Come il Padre ha mandato me...

Andate e annunciate
Questo obiettivo viene continuamente ravvivato dalla celebrazione della liturgia, specialmente dell’Eucaristia, che si conclude sempre riecheggiando il mandato di Gesù risorto agli Apostoli: “Andate…” (Mt 28,19).
La liturgia è sempre una chiamata ‘dal mondo’ e un nuovo invio ‘nel mondo’ per testimoniare ciò che si è sperimentato: la potenza salvifica della Parola di Dio, la potenza salvifica del Mistero Pasquale di Cristo.
Tutti coloro che hanno incontrato il Signore risorto hanno sentito il bisogno di darne l’annuncio ad altri, come fecero i due discepoli di Emmaus.
Essi, dopo aver riconosciuto il Signore nello spezzare il pane, «partirono senza indugio e fecero ritorno a Gerusalemme dove trovarono riuniti gli Undici» e riferirono ciò che era accaduto loro lungo la strada (Lc 24,33-34).
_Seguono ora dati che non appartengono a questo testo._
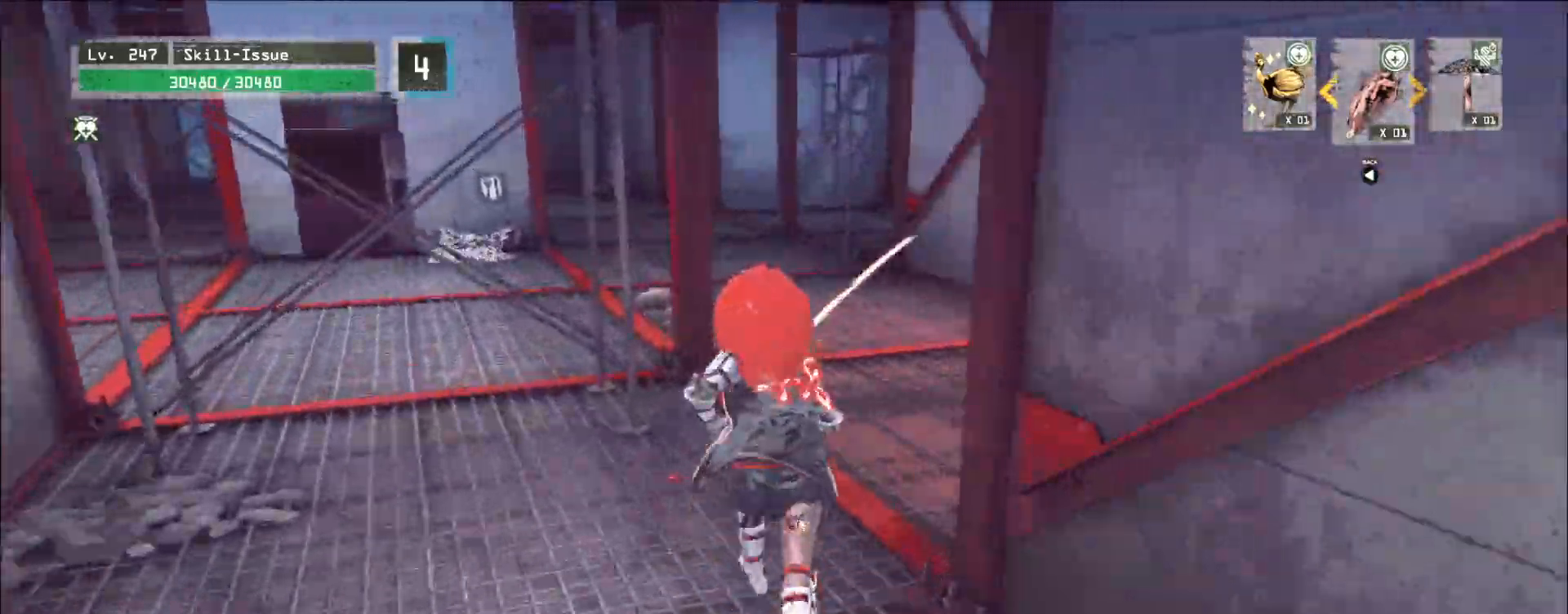
{"keys": ["ctrl", "shift", "w"], "mouse": [], "events": [[317, "4", "down"], [367, "4", "up"], [367, "v", "down"], [450, "v", "up"], [483, "shift", "down"], [500, "ctrl", "down"]]}
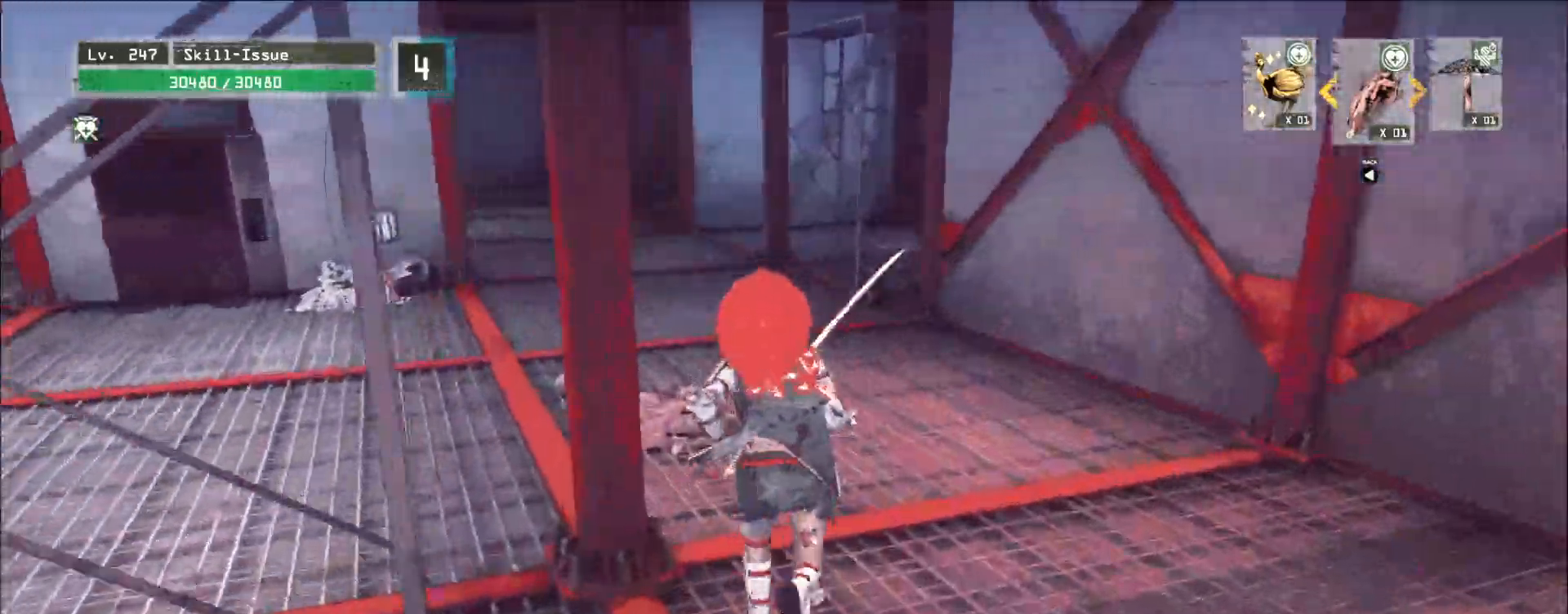
{"keys": ["w"], "mouse": []}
Il Papa Giovanni Paolo II esortava ad essere “vigili e pronti a riconoscere il suo volto e correre dai nostri fratelli a portare il grande annunzio: “Abbiamo visto il Signore!”» (Lett. ap. Novo millennio ineunte, 59).


A tutti
Destinatari dell’annuncio del Vangelo sono tutti i popoli. La Chiesa, «per sua natura è missionaria, in quanto essa trae origine dalla missione del Figlio e dalla missione dello Spirito Santo, secondo il disegno di Dio Padre» (Conc. Ecum. Vat. II, Decr. Ad gentes, 2). Questa è «la grazia e la vocazione propria della Chiesa, la sua identità più profonda. Essa esiste per evangelizzare» (Paolo VI, Esort. ap. Evangelii nuntiandi, 14). Di conseguenza, non può mai chiudersi in se stessa. Si radica in determinati luoghi per andare oltre. La sua azione, in adesione alla parola di Cristo e sotto l’influsso della sua grazia e della sua carità, si fa pienamente e attualmente presente a tutti gli uomini e a tutti i popoli per condurli alla fede in Cristo (cfr Ad gentes, 5).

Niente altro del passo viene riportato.